Our senses can unexpectedly transport us to those places and bring back those memories that are ensconced in some remote corner of our brain. The multi-faceted artist, Noorjehan Bilgrami, experienced this while walking in the adjoining park of the National Museum in Karachi.
Even before her mind could register, the fragrance from blooming flowers of the molsri tree had transported her to her childhood home in Hyderabad Deccan. Realising that the tree is available in Karachi, she planted it in her garden and years later its fragrance became one of the departure points of her current exhibition “Molsri ke saaye taley, (Under the molsri tree)” curated by Maha Malik at Koel Gallery, Karachi.
The work mainly consists of paintings, small installations created inside Plexiglas cases and a short film. Translucent washes of pigment on rice paper incorporating old family photographs, drawings, floral patterns, marks and geometric spaces make up the two-dimensional surfaces. The colour palette consists of sepia and earth tones along with deep indigo blue and gold. The work suggests visual recording of family history and nostalgia.
The artist, however, says that the intention of the work is not nostalgia but memory and a fragile connection to memories. The search into the family history started some years back in Edinburgh where Bilgrami’s daughter was working on a film based on her ancestral roots in Scotland. This took the artist to Canada where she searched for images through her mother’s collection of family photographs, resulting in the current body of work.
Noorjehan Bilgrami’s work evokes a sense of fragility associated with memory and a careful preservation of the past
The origins of Bilgrami’s textile practice, spanning over three decades, can be traced back to the costumes worn by her ancestors and the rich memory of that time. Her extensive engagement with the materials seeps into her paintings, which incorporate printed and dyed fabric, and Neer (indigo) and gold pigments. The floral patterns appearing in the paintings extend out from the woven clothes worn by the figures. The portraits, geometric shapes, images of molsri tree, marks and washes of paints, along with other irreducible elements in the paintings, are layers of past and present, the self and the extensions of the self.
|Under the molsri tree 6|
The work is partly informed by the artist’s thoughts emerging from her meditative practice, the idea of looking out into distance, searching beyond horizons and then bringing the gaze back to the present. In meditative practice, self is contained in a square or a four cubic feet space, which is considered one’s real existence in the universe. The geometry, also found in the earliest spiritual thought as well as Islam and Islamic art, is a way to locate the self.
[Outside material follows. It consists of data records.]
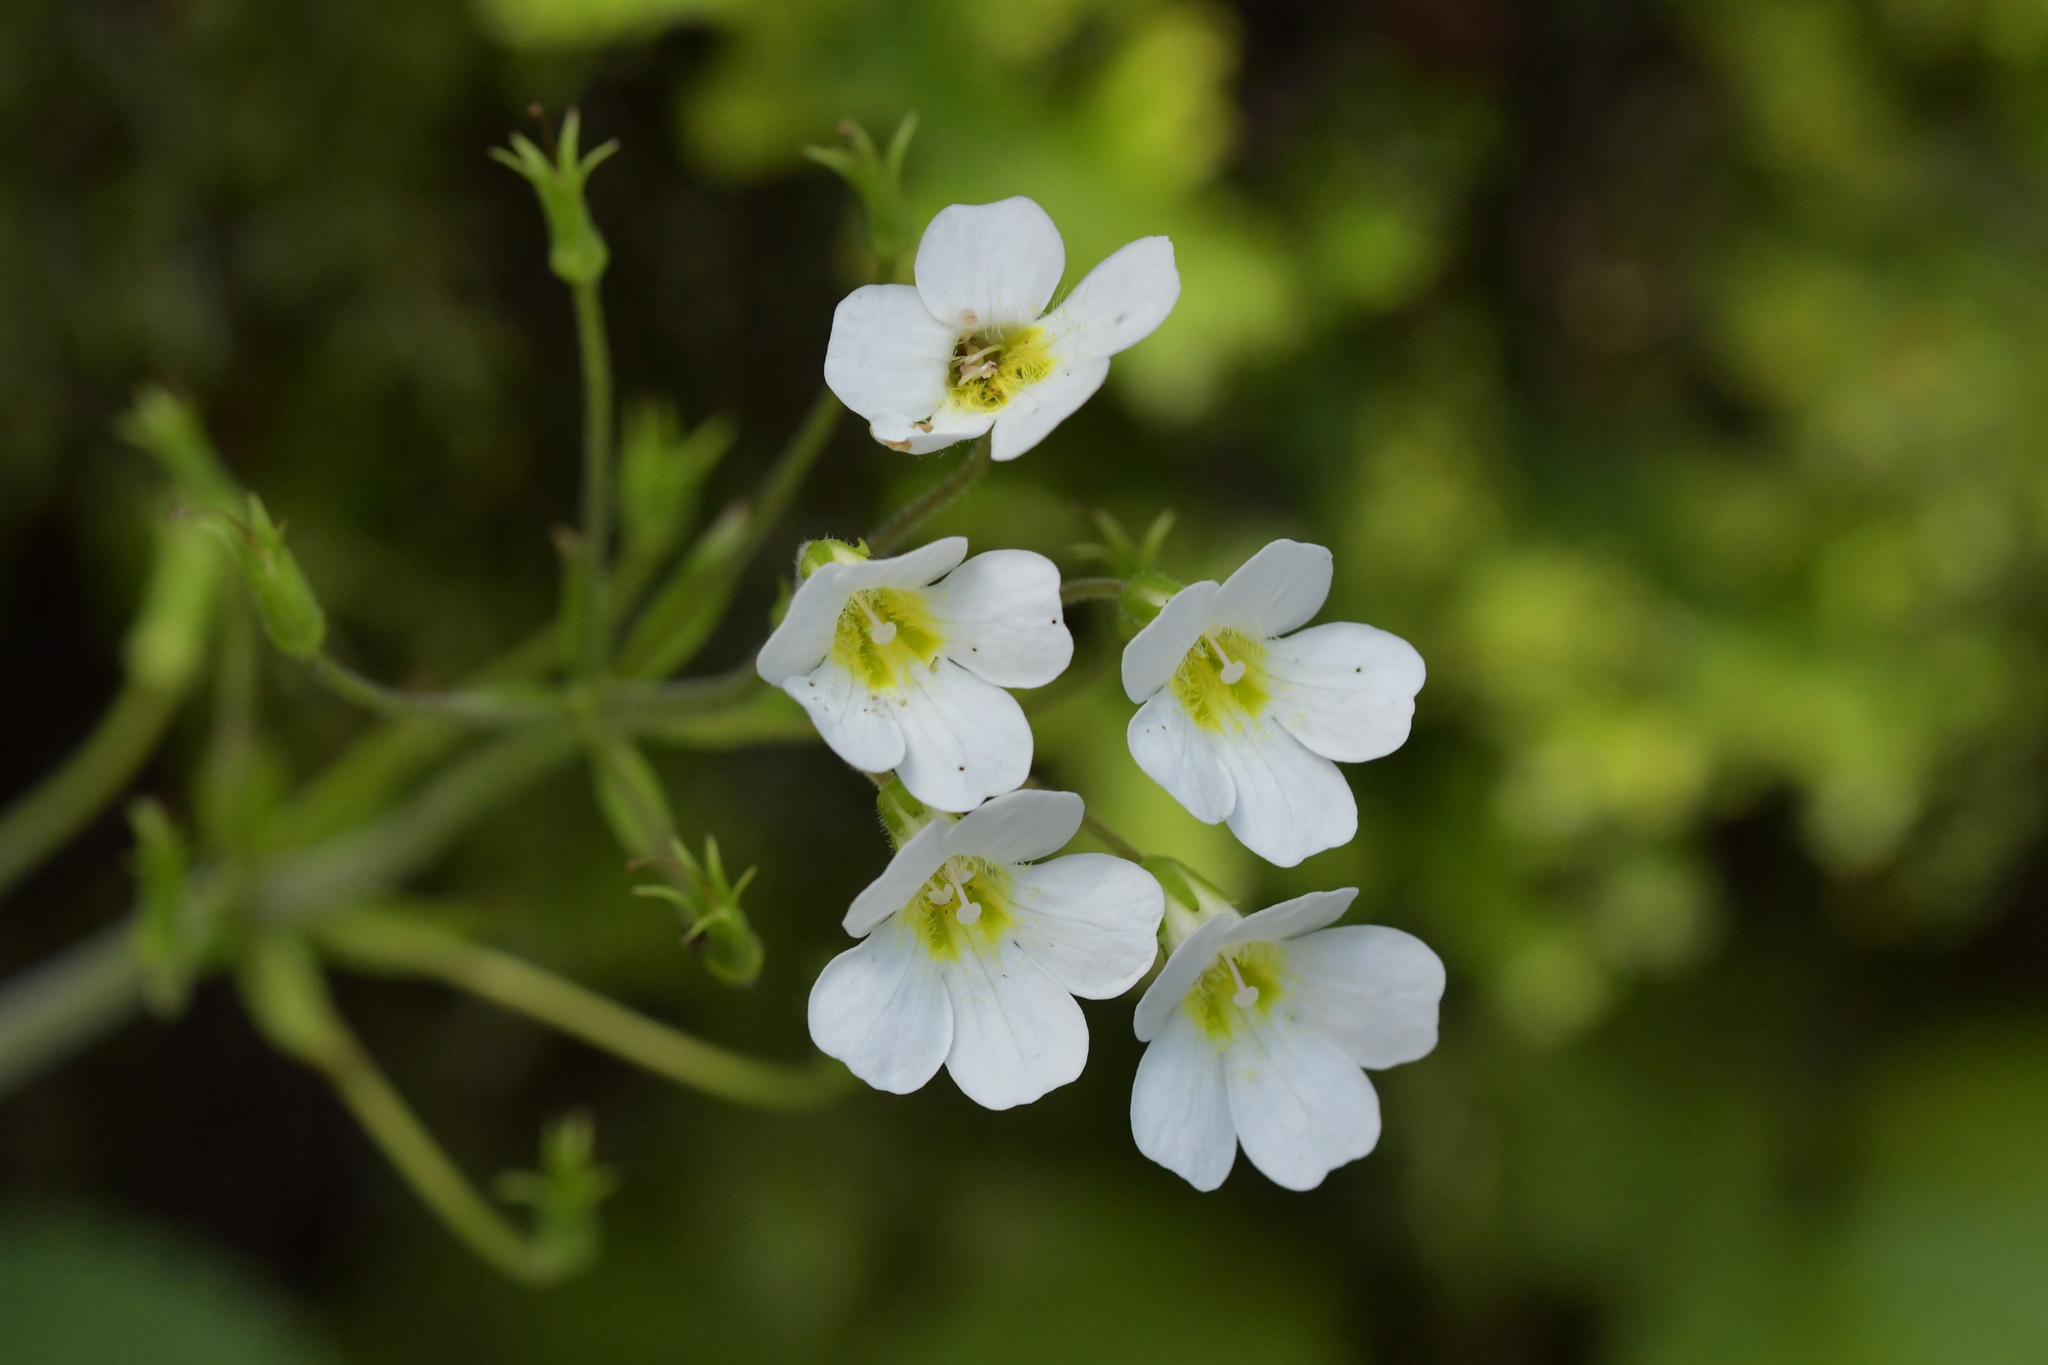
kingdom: Plantae
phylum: Tracheophyta
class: Magnoliopsida
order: Lamiales
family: Plantaginaceae
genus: Ourisia
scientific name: Ourisia macrophylla
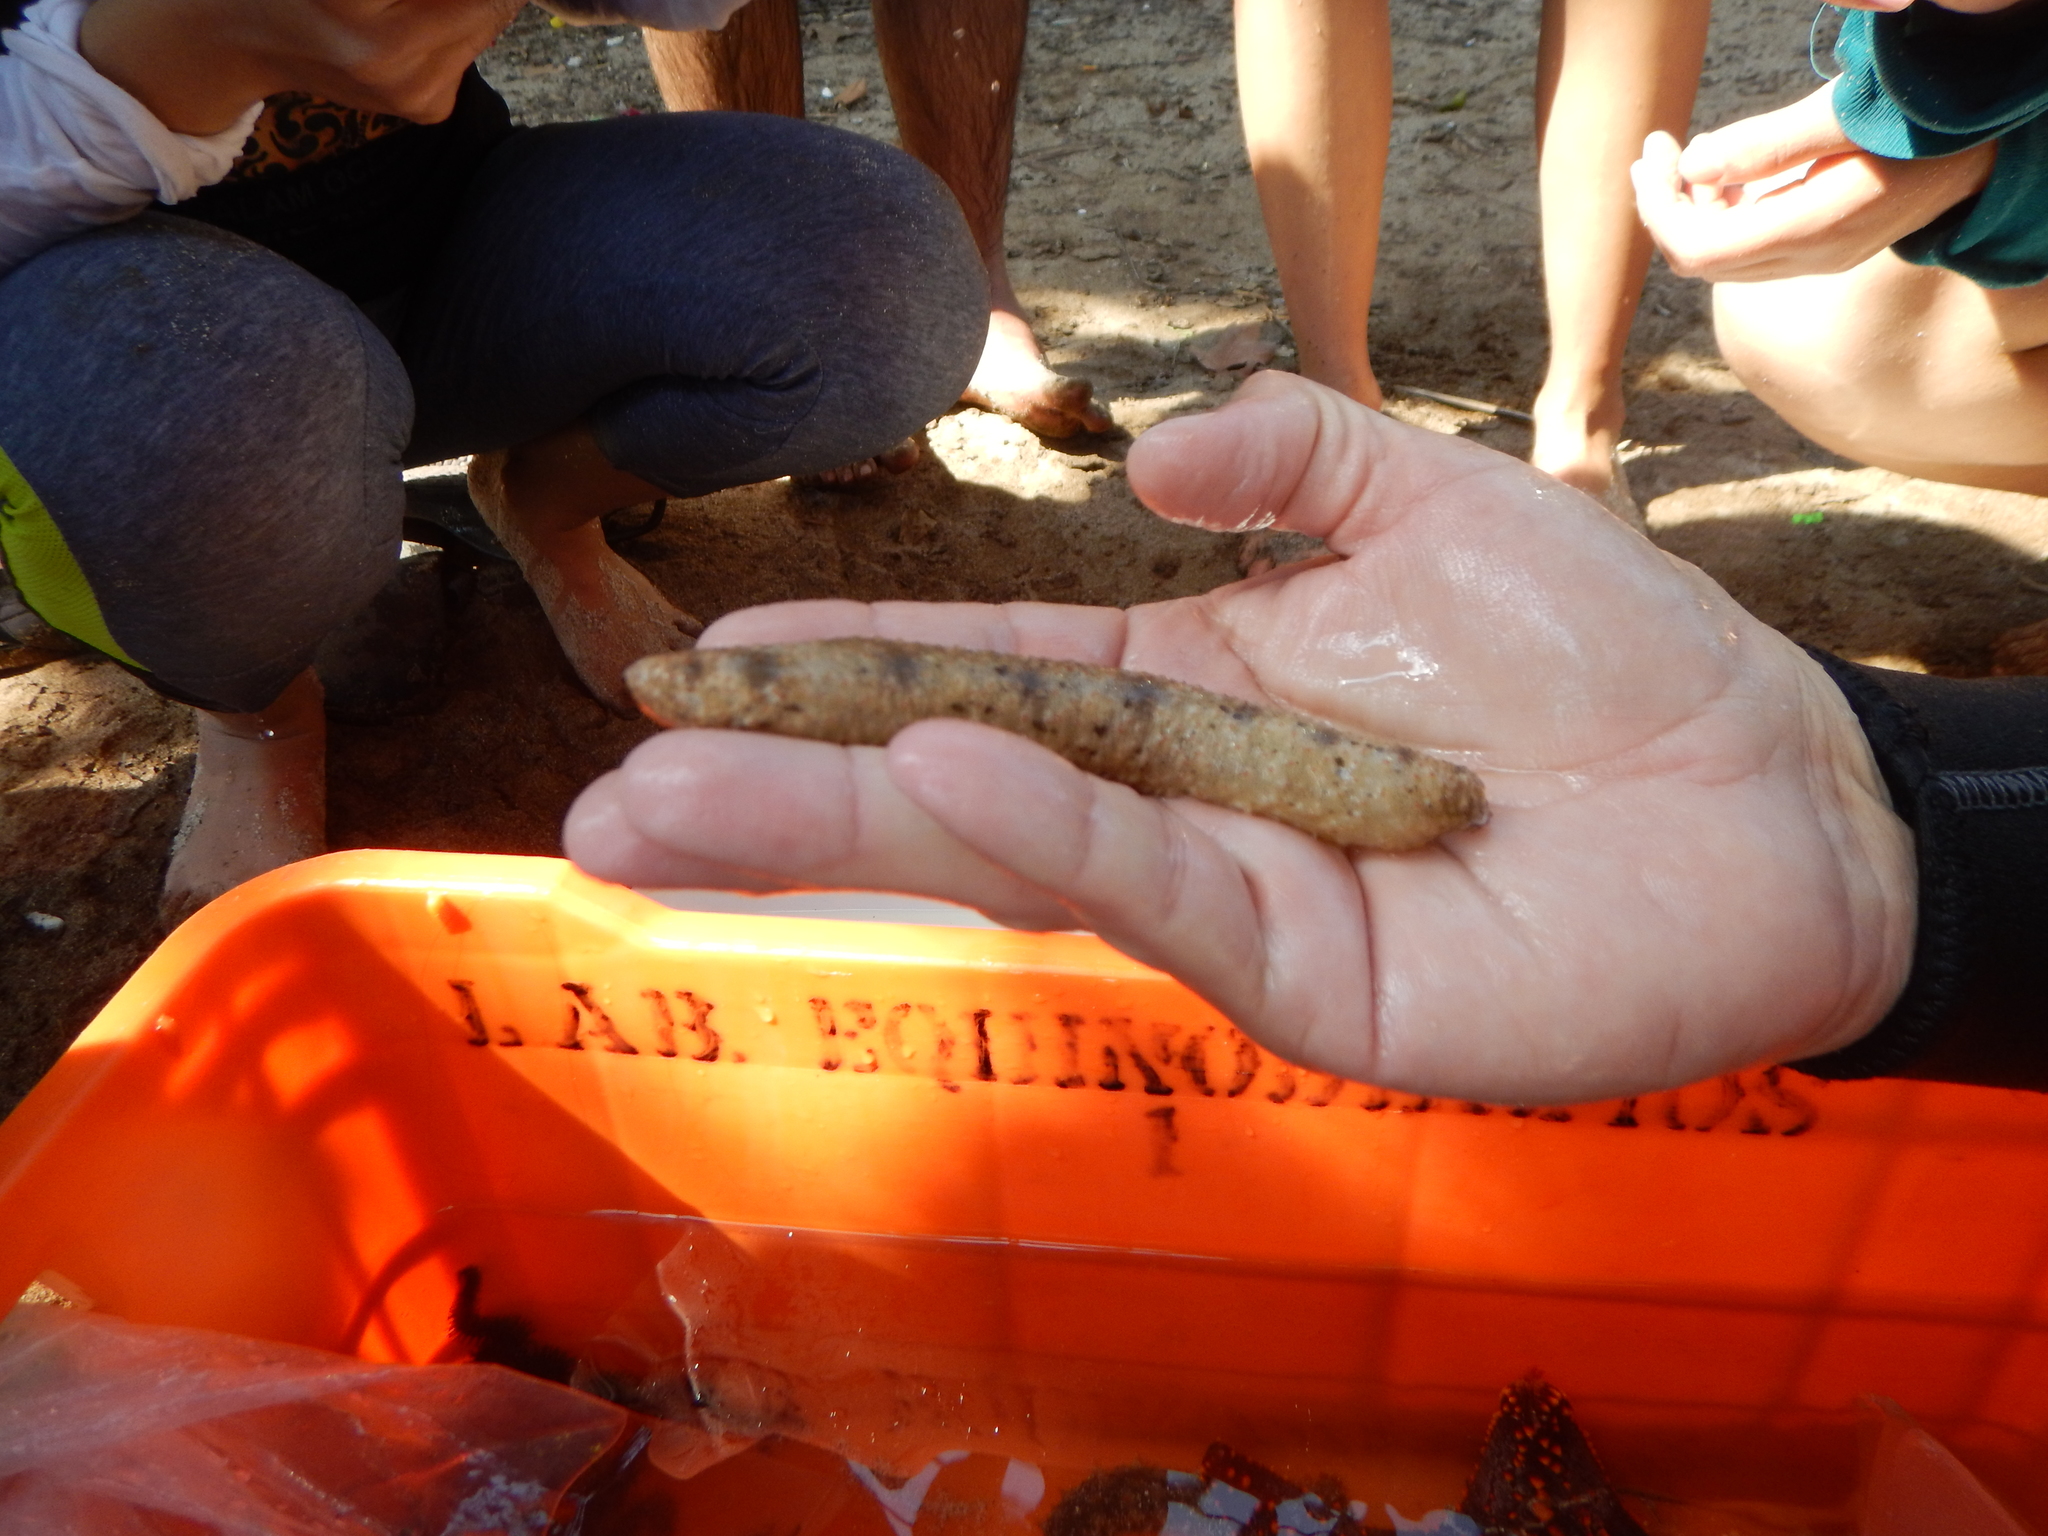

Inside the Plexiglas cases, the paintings are devoid of photographs; instead indigo blue dominates the canvas. A loosely drawn grid, sketches of land and sea and dribbles from the paintbrush mark the surfaces. Small parcels or bundles made from the finest paper and fabric sit on top of the drawings. The bundles evoke a sense of fragility and preciousness associated with memory and a careful preservation of the past. These works extend into the film — deep blue sea, fabric being dipped in indigo dye and the artist making marks on paper.
The film is a recording of the artist’s process and, on another level; the juxtaposed images create connections between nature, work and life — the expanse of the sea and the artist in her studio. With everyday events, news and current geo-political situation, one may feel dislocated, an idea about which Miwon Kwon has written extensively. For Noorjehan Bilgrami the eyes gazing out from the paintings and meditative process of creating connections counters dislocation and is a constant search for grounding the self.